===== Data for review =====
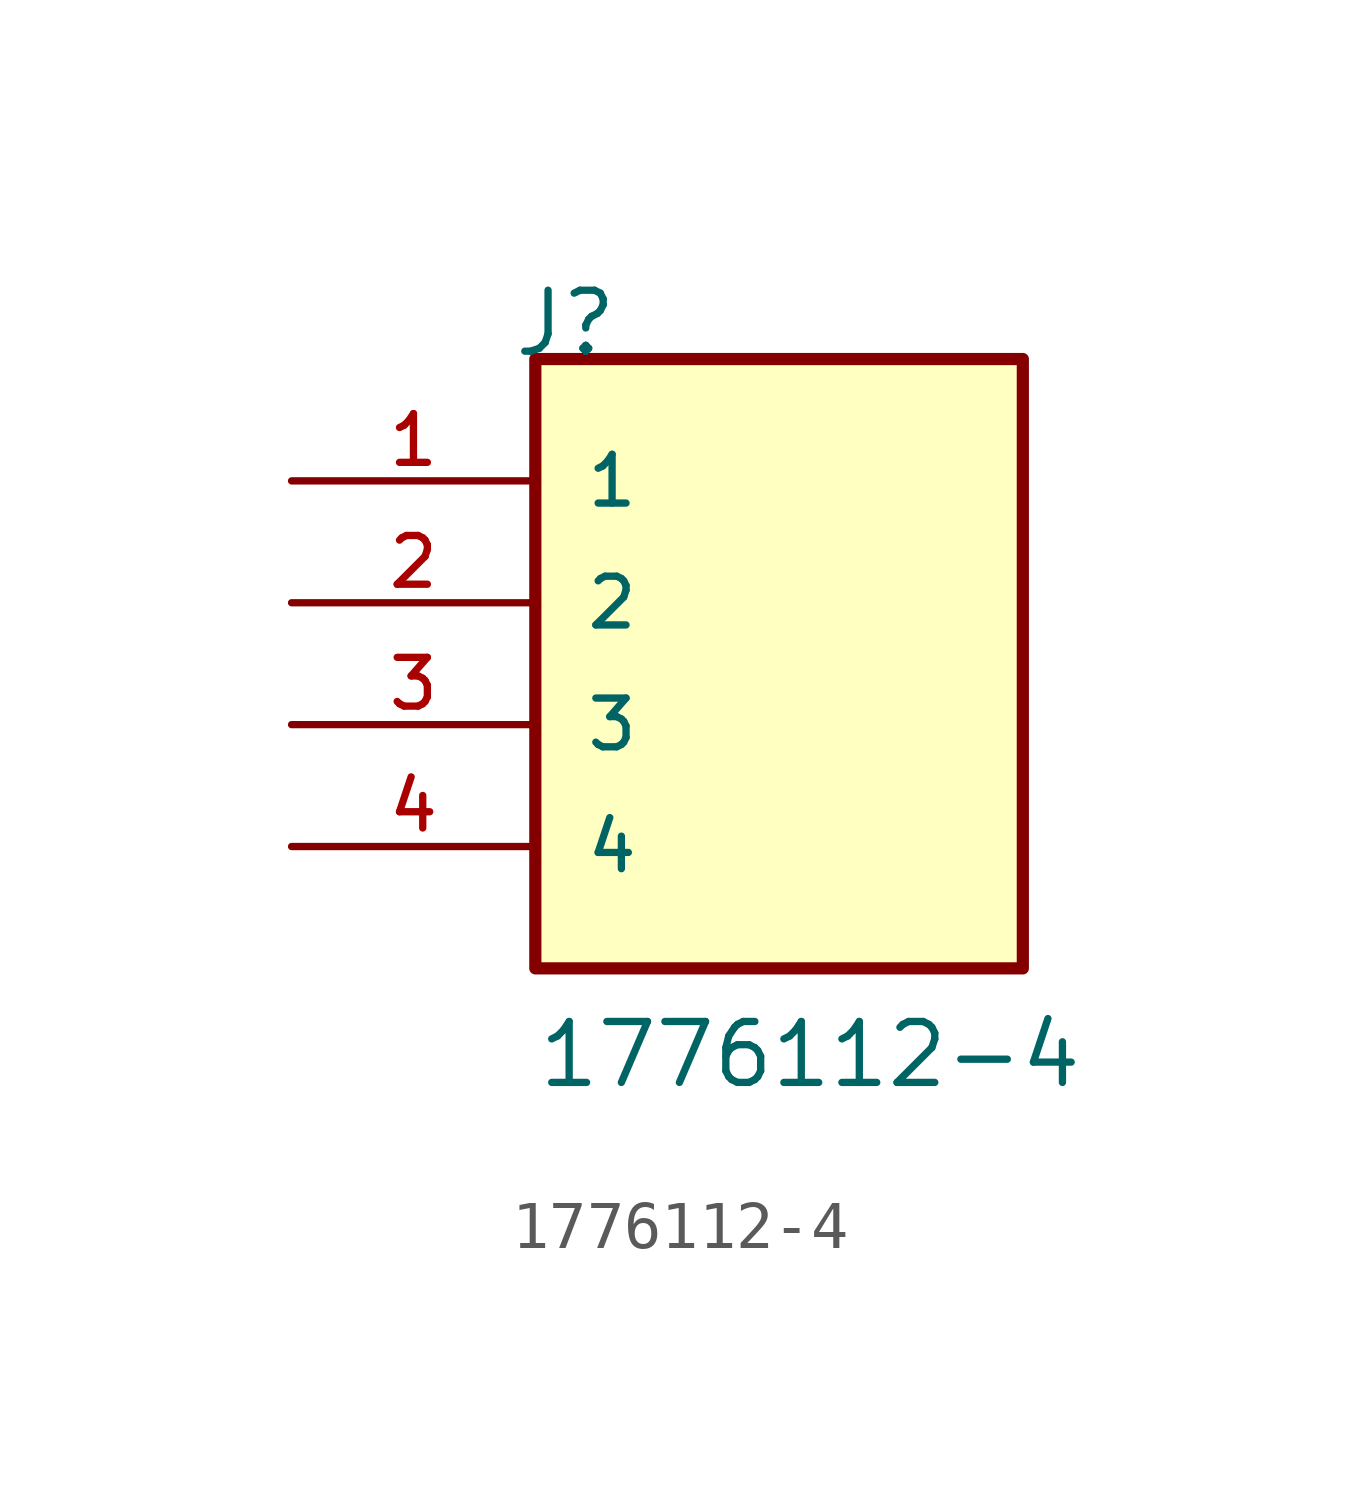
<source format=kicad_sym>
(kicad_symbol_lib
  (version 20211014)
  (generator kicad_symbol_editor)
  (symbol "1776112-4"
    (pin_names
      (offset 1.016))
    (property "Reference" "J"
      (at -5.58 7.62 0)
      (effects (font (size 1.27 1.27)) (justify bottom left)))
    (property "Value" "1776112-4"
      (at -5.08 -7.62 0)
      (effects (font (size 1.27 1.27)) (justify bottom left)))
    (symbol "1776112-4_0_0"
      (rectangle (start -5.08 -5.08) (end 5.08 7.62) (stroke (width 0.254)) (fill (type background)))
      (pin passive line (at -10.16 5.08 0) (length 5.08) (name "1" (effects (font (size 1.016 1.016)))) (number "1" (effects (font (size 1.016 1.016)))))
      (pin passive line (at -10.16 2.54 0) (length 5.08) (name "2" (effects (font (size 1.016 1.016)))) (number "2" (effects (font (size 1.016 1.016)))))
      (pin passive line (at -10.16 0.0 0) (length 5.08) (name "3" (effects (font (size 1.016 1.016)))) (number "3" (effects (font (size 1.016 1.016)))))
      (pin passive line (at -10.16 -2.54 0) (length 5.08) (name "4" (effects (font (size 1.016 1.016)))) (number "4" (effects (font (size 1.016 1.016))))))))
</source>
=====
- Task goal: Throughout the data above, find each line that includes the string "property"; state only how many there are.

- Exercise answer: 2